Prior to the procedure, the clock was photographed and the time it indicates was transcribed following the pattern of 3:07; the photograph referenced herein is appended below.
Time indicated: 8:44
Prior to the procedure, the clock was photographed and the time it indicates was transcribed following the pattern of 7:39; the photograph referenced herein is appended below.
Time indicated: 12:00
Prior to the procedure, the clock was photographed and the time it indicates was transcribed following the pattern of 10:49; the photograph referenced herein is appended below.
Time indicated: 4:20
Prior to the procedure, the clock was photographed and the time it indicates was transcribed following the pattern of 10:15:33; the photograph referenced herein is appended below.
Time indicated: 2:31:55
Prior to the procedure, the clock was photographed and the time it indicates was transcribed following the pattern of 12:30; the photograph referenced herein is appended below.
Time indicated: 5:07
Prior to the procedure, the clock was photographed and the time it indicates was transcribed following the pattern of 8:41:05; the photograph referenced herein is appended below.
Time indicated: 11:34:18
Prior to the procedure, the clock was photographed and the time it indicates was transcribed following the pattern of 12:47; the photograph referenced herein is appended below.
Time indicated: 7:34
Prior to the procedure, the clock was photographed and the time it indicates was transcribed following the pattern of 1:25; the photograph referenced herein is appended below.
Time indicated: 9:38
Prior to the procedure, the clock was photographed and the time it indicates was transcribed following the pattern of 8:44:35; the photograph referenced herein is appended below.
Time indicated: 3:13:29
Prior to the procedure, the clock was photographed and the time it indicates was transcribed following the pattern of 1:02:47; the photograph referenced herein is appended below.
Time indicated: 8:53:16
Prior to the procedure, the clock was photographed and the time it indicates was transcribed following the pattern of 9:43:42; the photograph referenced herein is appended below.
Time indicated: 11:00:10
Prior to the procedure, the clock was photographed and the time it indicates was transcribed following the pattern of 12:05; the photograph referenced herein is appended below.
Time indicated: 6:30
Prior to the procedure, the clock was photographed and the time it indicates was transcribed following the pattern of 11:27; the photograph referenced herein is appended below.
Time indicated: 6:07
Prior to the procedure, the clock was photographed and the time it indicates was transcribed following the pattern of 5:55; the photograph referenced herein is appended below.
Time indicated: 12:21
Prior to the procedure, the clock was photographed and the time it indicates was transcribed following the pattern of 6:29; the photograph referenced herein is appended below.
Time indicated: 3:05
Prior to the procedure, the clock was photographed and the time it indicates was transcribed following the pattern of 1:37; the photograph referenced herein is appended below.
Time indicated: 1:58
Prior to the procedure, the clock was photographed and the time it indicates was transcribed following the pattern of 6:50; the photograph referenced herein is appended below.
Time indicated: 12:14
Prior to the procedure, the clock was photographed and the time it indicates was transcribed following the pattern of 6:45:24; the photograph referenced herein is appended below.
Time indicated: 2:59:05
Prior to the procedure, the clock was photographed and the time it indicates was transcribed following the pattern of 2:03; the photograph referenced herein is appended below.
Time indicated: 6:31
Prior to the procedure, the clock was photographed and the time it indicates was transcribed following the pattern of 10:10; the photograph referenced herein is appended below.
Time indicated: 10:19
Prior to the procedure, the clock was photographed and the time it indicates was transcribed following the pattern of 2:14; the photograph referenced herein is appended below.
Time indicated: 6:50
= = =
WHAT THE TASK REQUIRES » Copy every item above, replacing "clock" with "timepiece" each time it occurs and leaving all other wording untouched.

THE RESPONSE »
Prior to the procedure, the timepiece was photographed and the time it indicates was transcribed following the pattern of 3:07; the photograph referenced herein is appended below.
Time indicated: 8:44
Prior to the procedure, the timepiece was photographed and the time it indicates was transcribed following the pattern of 7:39; the photograph referenced herein is appended below.
Time indicated: 12:00
Prior to the procedure, the timepiece was photographed and the time it indicates was transcribed following the pattern of 10:49; the photograph referenced herein is appended below.
Time indicated: 4:20
Prior to the procedure, the timepiece was photographed and the time it indicates was transcribed following the pattern of 10:15:33; the photograph referenced herein is appended below.
Time indicated: 2:31:55
Prior to the procedure, the timepiece was photographed and the time it indicates was transcribed following the pattern of 12:30; the photograph referenced herein is appended below.
Time indicated: 5:07
Prior to the procedure, the timepiece was photographed and the time it indicates was transcribed following the pattern of 8:41:05; the photograph referenced herein is appended below.
Time indicated: 11:34:18
Prior to the procedure, the timepiece was photographed and the time it indicates was transcribed following the pattern of 12:47; the photograph referenced herein is appended below.
Time indicated: 7:34
Prior to the procedure, the timepiece was photographed and the time it indicates was transcribed following the pattern of 1:25; the photograph referenced herein is appended below.
Time indicated: 9:38
Prior to the procedure, the timepiece was photographed and the time it indicates was transcribed following the pattern of 8:44:35; the photograph referenced herein is appended below.
Time indicated: 3:13:29
Prior to the procedure, the timepiece was photographed and the time it indicates was transcribed following the pattern of 1:02:47; the photograph referenced herein is appended below.
Time indicated: 8:53:16
Prior to the procedure, the timepiece was photographed and the time it indicates was transcribed following the pattern of 9:43:42; the photograph referenced herein is appended below.
Time indicated: 11:00:10
Prior to the procedure, the timepiece was photographed and the time it indicates was transcribed following the pattern of 12:05; the photograph referenced herein is appended below.
Time indicated: 6:30
Prior to the procedure, the timepiece was photographed and the time it indicates was transcribed following the pattern of 11:27; the photograph referenced herein is appended below.
Time indicated: 6:07
Prior to the procedure, the timepiece was photographed and the time it indicates was transcribed following the pattern of 5:55; the photograph referenced herein is appended below.
Time indicated: 12:21
Prior to the procedure, the timepiece was photographed and the time it indicates was transcribed following the pattern of 6:29; the photograph referenced herein is appended below.
Time indicated: 3:05
Prior to the procedure, the timepiece was photographed and the time it indicates was transcribed following the pattern of 1:37; the photograph referenced herein is appended below.
Time indicated: 1:58
Prior to the procedure, the timepiece was photographed and the time it indicates was transcribed following the pattern of 6:50; the photograph referenced herein is appended below.
Time indicated: 12:14
Prior to the procedure, the timepiece was photographed and the time it indicates was transcribed following the pattern of 6:45:24; the photograph referenced herein is appended below.
Time indicated: 2:59:05
Prior to the procedure, the timepiece was photographed and the time it indicates was transcribed following the pattern of 2:03; the photograph referenced herein is appended below.
Time indicated: 6:31
Prior to the procedure, the timepiece was photographed and the time it indicates was transcribed following the pattern of 10:10; the photograph referenced herein is appended below.
Time indicated: 10:19
Prior to the procedure, the timepiece was photographed and the time it indicates was transcribed following the pattern of 2:14; the photograph referenced herein is appended below.
Time indicated: 6:50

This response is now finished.